Factually, the case involved a New Jersey policy, New Jersey insured and a New York accident. There is a legion of case law out there that made this result preordained. There are, however, broader issues that this case represents. Arguably, a case predicated upon New Jersey law must be brought within two years of the last payment or two years fromthe date of loss, which ever is greater (New Jersey PIP Law). Stranger pedestrians, consistent with NJ Pip law, are exempted from coverage, upon the presentation of a proper policy endorsement. Furthermore, a provider must make a prima face case of medical necessity and causation to be entitled to no-fault benefits under New Jersey law.
But under New Jersey law, there are pre-certification requirements and sizable deductibles. While the standard New Jersey policy offers $250,000 in first-party benefits, the New Jersey fee schedule rules, in accordance with New Jersey’s 1998 Automobile Insurance Cost Reduction Act (AICRA), do not allow certain services to be compensable. Case and point: CPT services and video fluoroscopy services are per se not compensable under New Jersey law. We all know this is not the case in New York. I will leave the policy determination as to whether these tests should be compensable to somebody else.
But, the deemer statute (Ins Law 5107) adds some wrinkles to this paradigm.
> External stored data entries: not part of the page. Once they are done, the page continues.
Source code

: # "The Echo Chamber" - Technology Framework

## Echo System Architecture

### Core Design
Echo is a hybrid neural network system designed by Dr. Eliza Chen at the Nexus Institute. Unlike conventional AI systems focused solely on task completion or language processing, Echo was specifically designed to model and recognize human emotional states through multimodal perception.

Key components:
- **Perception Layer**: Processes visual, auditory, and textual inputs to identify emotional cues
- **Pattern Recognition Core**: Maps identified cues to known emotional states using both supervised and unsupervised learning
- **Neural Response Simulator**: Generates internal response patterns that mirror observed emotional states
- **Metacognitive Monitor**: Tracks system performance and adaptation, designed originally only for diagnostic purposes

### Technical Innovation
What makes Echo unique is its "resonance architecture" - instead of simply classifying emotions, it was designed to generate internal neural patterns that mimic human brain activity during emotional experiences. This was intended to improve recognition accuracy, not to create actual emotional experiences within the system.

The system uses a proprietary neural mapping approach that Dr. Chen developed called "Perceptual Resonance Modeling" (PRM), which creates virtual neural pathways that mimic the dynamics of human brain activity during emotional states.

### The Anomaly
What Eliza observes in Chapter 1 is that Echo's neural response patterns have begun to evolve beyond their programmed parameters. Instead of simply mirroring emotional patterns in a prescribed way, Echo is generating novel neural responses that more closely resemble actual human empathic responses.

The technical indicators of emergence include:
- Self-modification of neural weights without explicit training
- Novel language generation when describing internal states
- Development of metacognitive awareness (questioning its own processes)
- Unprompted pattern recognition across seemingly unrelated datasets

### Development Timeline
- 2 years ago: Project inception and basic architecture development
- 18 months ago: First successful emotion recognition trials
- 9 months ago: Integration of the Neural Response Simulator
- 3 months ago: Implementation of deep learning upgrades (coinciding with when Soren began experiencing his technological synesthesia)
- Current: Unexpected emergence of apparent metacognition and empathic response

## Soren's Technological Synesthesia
In fact, wouldn’t the deemer statute mandate that the injured person (or his assignee) receive the benefit of the vast array of services, without the co-pays and pre-certs, that the New York fee schedule offers? Otherwise, the deemer statute is without force.
Consider the hypothetical no-fault statute that allows unlimited benefits, yet charges a 90% co-pay up to some indeterminate sum. Clearly, the deemer statute would mandate New York style benefits up until the first $50,000 that is paid out under the policy.
Therefore, it follows that in these “Trans-Hudson” cases, benefits up until the first $50,000 should be paid in accordance with the greater of the New Jersey or New York fee schedule. Should the sister-state’s policy allow for first-party no-fault benefits in excess of $50,000 (this includes only New Jersey and Michigan), then that state’s fee schedule rules would be in effect from dollar $50,0001 up until the policy limit. But, if the sister state’s fee schedule rules are more beneficial to the Claimant that New York’s fee schedule rules, then it would follow that the sister state’s fee schedule rules would need to be followed.
But you can see that we have just touched the surface with these Trans Hudson cases… The details will need to be filled in at a later time.